ETFs of CEFs have diversification benefits
While closed-end funds lack popularity in the mainstream, ETFs of CEFs are even more niche. That’s because there only six ETFs of CEFs that focus solely on closed-end funds. Launched in February 2010, PCEF is the oldest and largest ETF of closed-end funds. It is the only fund with a primary goal of benchmarking taxable closed-end funds (i.e., mostly all funds except municipal bond funds). Many other ETFs of CEFs aim to target funds with high distributions and not necessarily provide a view of the universe. See this note for a comparison.

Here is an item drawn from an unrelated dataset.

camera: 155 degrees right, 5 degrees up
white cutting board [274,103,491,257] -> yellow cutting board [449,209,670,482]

PCEF excludes closed-end funds with management fees greater than 1.25% (which is important since funds of funds like PCEF have an additional layer of fees). It also excludes funds that trade at a higher than average premium. Additionally, PCEF doesn’t just weigh the remaining funds by net assets, it gives a higher weight to funds that trade at wider discounts and a lower weight to funds that trade at wider premiums.
Equity opportunities have grown
When many investors think of CEFs, they think of fixed income funds that used preferred shares as leverage. But 2024 marks a departure from 2023 and previous years when equity funds were only a small portion of PCEF’s holdings.

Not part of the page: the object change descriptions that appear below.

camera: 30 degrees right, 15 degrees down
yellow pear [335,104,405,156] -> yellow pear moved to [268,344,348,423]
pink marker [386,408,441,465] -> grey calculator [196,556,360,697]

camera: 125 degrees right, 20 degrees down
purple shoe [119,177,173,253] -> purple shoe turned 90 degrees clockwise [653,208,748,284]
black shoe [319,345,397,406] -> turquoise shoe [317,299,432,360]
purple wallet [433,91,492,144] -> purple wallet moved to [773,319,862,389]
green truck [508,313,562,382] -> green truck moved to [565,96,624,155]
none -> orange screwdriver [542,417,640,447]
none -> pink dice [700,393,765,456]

Prior to 2024, equity was anywhere from 22% to 31% of PCEF’s weight. Fixed income was the bulk of the weight. Interestingly, from 2023 to 2024, the absolute number of equity funds in the ETF grew from only 27 to 32. The number of fixed income funds fell from 85 to 74. So the change in allocation was mostly due to weighting methodology (applying weights to funds with higher discounts) rather than the actual number of each type of fund in the ETF.

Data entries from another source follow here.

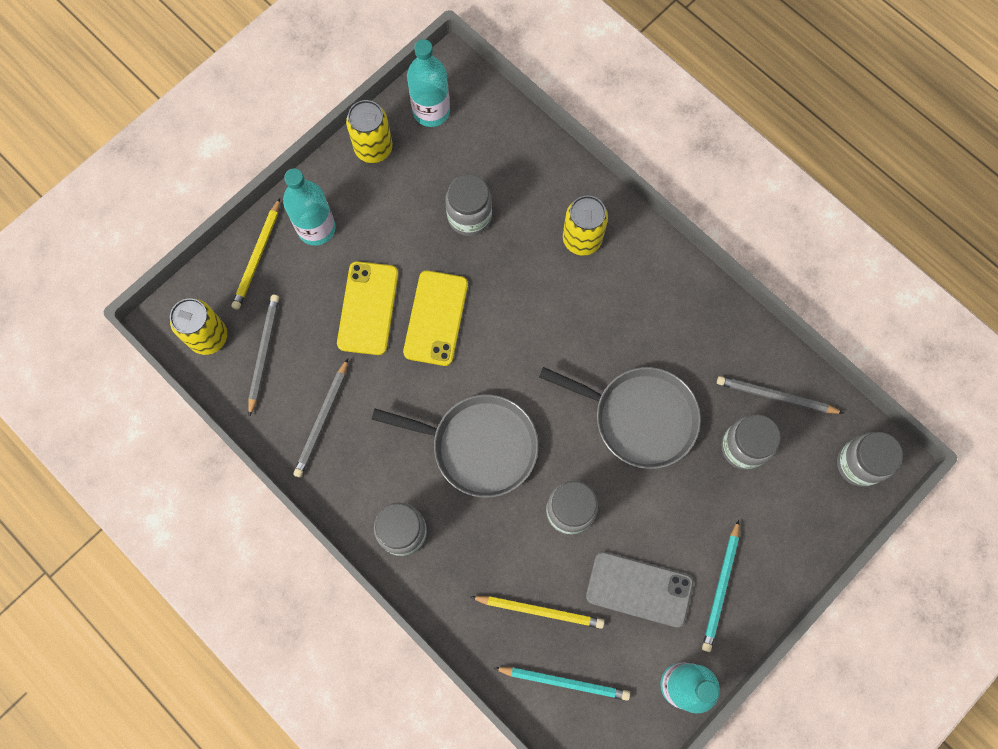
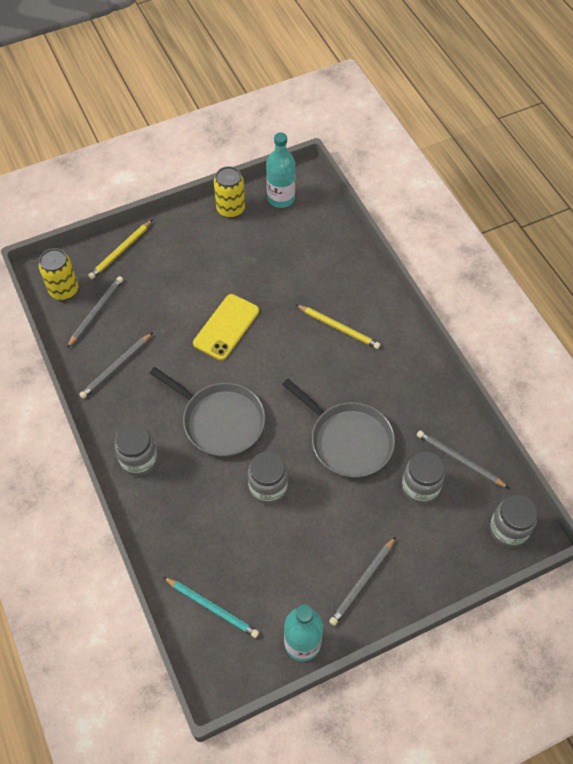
camera: 20 degrees right, 15 degrees down
turquoise bottle [283,168,336,246] -> none
yellow phone [337,261,398,355] -> none
grey jar [445,174,492,236] -> none
yellow pencil [471,596,604,629] -> yellow pencil moved to [296,305,381,349]
yellow can [563,196,608,256] -> none
grey phone [586,552,693,627] -> none
turquoise pencil [702,520,739,652] -> grey pencil [329,536,396,626]

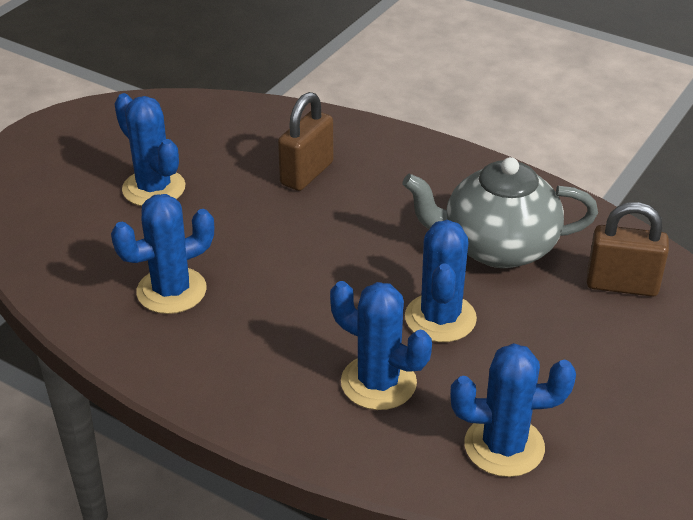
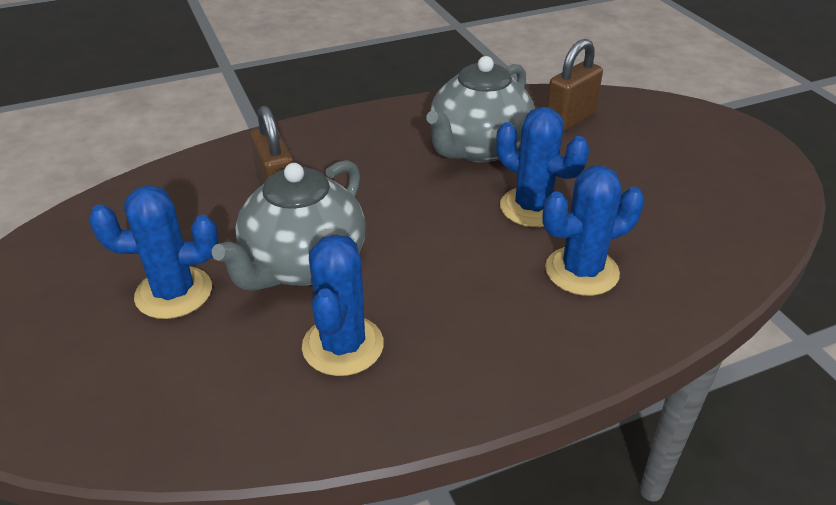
camera: 55 degrees left, 0 degrees up
blue cactus [450,343,576,477] -> none
none -> grey teapot [212,160,366,291]

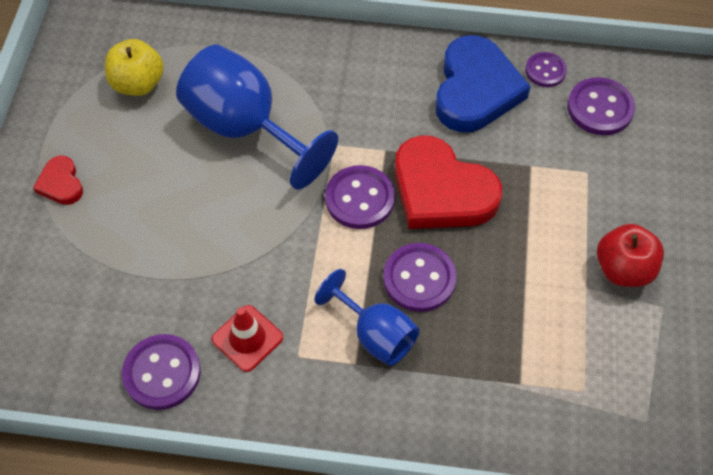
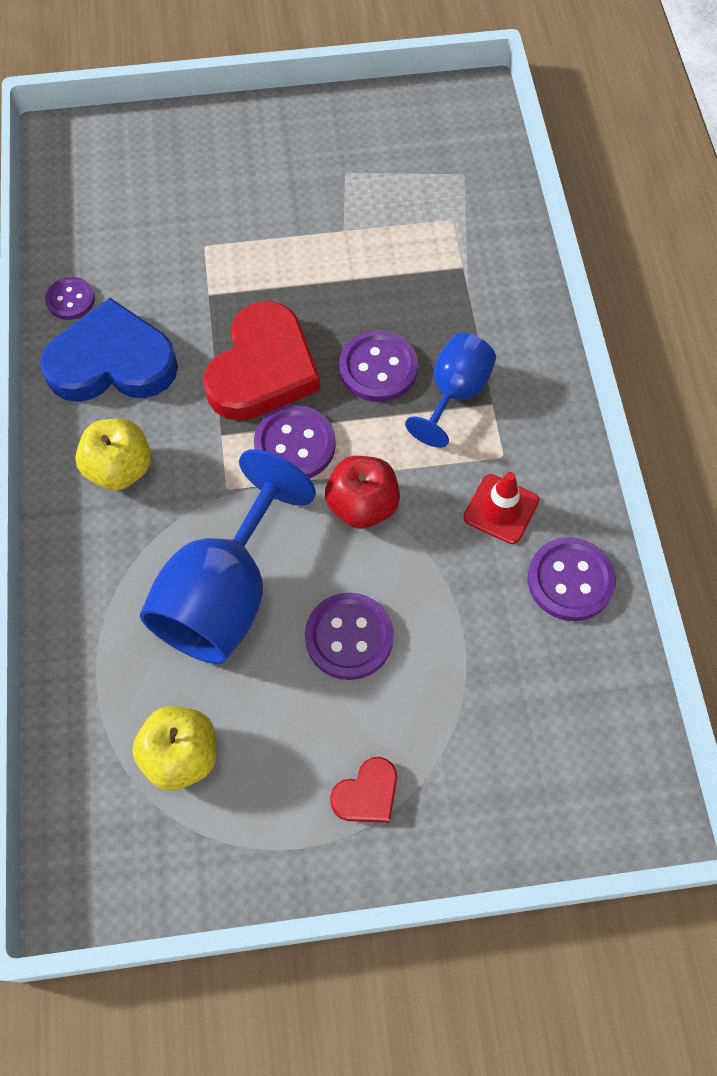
camera: 105 degrees left, 5 degrees up
purple button [567,77,635,135] -> purple button moved to [305,593,394,680]
red apple [597,224,664,287] -> red apple moved to [325,456,400,529]
none -> yellow apple [75,419,151,491]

Change in top holdings reflects growth in addition to income
PCEF diversifies away some risk. But it is more concentrated among a few managers than the broader CEF universe. In 2024, PCEF had a 10%+ increase in exposure to BlackRock. And the number of BlackRock funds increased from 18 to 24 (adding BIGZ, BCAT, BMEZ, BSTZ, ECAT, and BUI). That approximately accounts for the increase of funds mentioned above. These are newer equity funds and all except BUI are in the top 10 holdings.
For instance, the BlackRock Innovation & Growth Trust (BIGZ) is currently the third largest holding in PCEF. BIGZ is a closed-end fund that focuses primarily on SMID growth companies with a large portion of tech investments. The fifth and sixth largest holdings are the BlackRock Health Sciences Trust II (BMEZ) and the BlackRock Science and Technology Trust II (BSTZ). These funds also focus on healthcare tech, science, and technology companies.
Aside from BlackRock, there was a slight increase in exposure by weight to the second and third largest managers in the fund from 2023 to 2024 — Eaton Vance and Nuveen. Allocation to “other” funds was down to less than 30%. These include other popular funds by managers like John Hancock, First Trust, Prudential Financial, Virtus, and DoubleLine. Notably, PCEF also shed its former top holding, the Pimco Dynamic Income Fund (PDI) — a global credit fund. It was 4.6% of the ETF’s weight in 2022-2023.
Bottom Line:
Indexing isn’t always perfect, but indexed products like PCEF help reduce some of the risk behind security selection while following opportunities in the broader universe in unexpected areas like healthcare tech, science, and technology.
VettaFi LLC (“VettaFi”) is the index provider for PCEF and XMPT, for which it receives an index licensing fee. However, PCEF and XMPT are not issued, sponsored, endorsed, or sold by VettaFi, and VettaFi has no obligation or liability in connection with the issuance, administration, marketing, or trading of PCEF and XMPT.